START PROVIDED INFORMATION

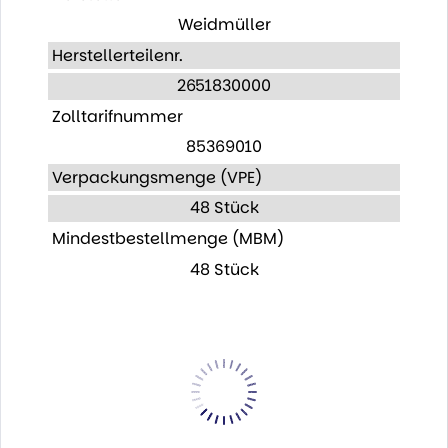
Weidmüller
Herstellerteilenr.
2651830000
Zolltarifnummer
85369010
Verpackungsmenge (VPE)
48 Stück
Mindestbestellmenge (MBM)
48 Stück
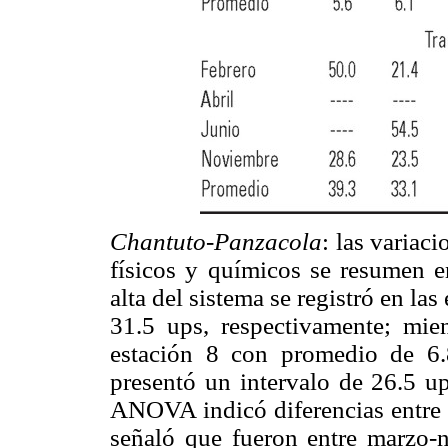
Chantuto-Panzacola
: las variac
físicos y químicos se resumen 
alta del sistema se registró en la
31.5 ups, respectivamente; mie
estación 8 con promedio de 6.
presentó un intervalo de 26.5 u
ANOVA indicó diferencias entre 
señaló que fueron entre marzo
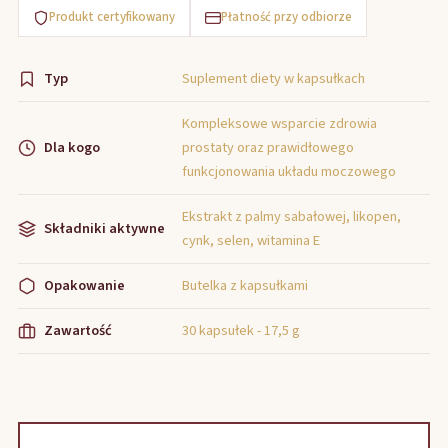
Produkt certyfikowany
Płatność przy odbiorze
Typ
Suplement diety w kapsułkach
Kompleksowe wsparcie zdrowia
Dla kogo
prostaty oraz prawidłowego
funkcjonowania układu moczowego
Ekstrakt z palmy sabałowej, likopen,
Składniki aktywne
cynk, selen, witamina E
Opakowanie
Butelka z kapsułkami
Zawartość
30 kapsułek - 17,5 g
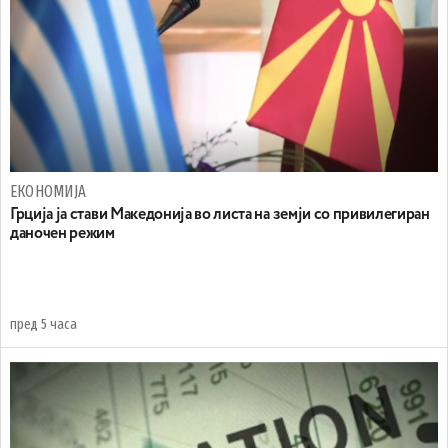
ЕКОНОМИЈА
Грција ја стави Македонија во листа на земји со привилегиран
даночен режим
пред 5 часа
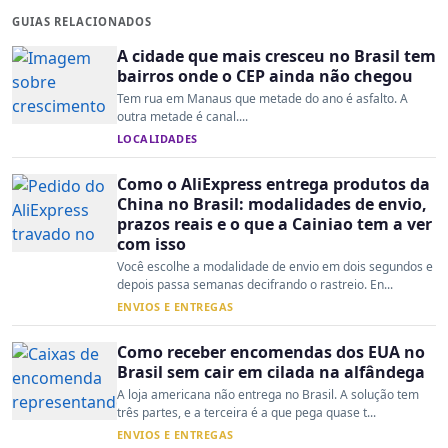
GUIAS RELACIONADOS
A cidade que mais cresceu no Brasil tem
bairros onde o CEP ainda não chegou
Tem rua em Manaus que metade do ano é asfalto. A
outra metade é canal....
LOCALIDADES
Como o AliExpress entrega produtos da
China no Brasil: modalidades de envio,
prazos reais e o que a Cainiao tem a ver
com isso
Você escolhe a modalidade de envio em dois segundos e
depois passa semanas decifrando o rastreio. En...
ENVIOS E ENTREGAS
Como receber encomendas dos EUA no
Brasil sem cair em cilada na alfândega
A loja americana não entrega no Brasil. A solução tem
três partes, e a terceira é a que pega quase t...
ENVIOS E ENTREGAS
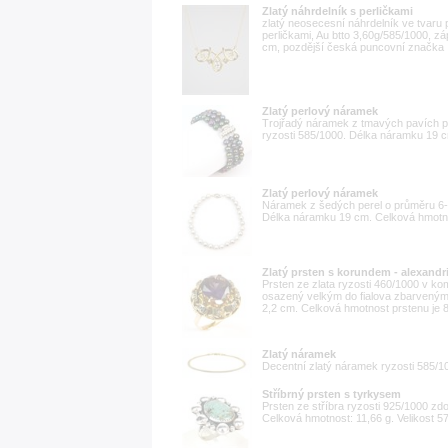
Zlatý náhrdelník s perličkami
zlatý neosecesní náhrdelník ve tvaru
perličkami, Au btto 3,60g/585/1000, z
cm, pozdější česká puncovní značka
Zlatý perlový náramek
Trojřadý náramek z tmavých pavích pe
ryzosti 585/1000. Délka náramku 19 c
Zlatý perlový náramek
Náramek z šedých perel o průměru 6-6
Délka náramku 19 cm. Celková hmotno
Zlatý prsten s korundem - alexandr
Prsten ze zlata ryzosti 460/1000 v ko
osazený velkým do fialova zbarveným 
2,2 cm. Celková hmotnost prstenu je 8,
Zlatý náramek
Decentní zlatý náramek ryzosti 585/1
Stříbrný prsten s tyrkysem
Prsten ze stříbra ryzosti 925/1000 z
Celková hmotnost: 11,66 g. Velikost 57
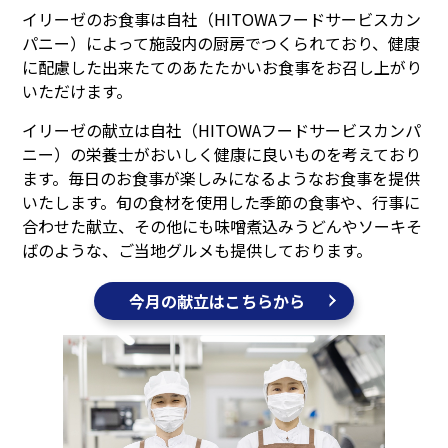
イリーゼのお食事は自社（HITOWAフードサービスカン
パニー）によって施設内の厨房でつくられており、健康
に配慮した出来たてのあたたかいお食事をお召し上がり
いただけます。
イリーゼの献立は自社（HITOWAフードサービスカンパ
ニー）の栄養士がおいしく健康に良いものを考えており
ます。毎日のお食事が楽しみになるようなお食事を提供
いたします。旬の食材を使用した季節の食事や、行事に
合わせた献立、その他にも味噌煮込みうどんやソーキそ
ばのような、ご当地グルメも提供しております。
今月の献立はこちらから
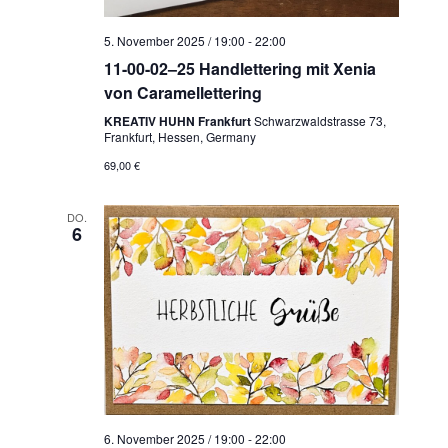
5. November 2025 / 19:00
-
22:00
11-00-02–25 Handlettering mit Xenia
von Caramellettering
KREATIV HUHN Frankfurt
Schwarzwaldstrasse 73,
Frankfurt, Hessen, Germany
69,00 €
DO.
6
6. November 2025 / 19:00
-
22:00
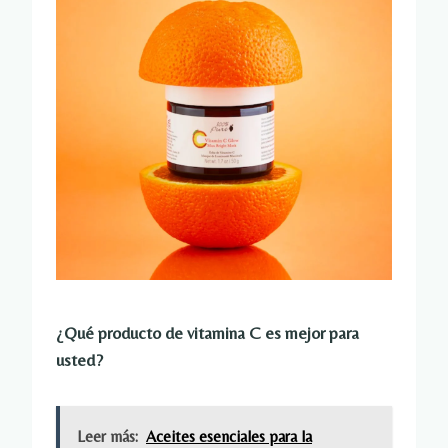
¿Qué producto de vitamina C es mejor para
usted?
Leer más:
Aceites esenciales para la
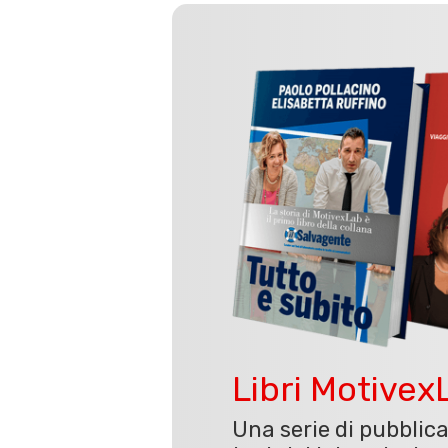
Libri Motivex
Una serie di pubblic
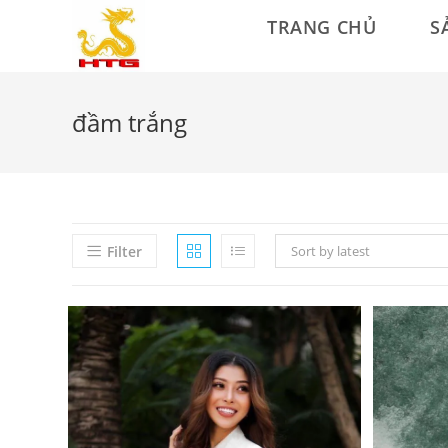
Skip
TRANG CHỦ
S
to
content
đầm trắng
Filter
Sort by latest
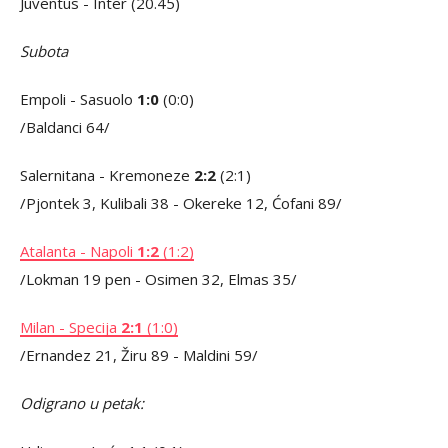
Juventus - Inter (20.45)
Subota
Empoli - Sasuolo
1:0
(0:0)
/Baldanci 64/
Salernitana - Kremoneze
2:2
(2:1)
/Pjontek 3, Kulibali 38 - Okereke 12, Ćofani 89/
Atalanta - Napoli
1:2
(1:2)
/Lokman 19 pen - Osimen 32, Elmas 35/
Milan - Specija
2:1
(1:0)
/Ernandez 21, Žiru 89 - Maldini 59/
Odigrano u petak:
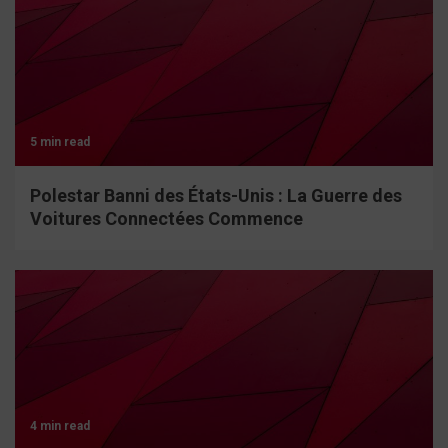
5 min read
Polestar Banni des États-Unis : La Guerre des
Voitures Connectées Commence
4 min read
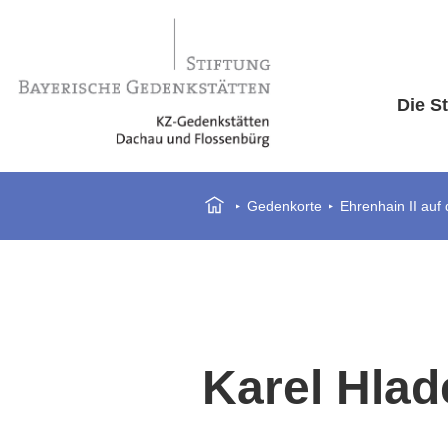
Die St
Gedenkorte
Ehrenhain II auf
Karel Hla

END PROVIDED INFORMATION

● WHAT TO PRODUCE: Show each line of the records that contains the string "Délka".

● OUTPUT OF THE EXERCISE:
ryzosti 585/1000. Délka náramku 19 c
Délka náramku 19 cm. Celková hmotno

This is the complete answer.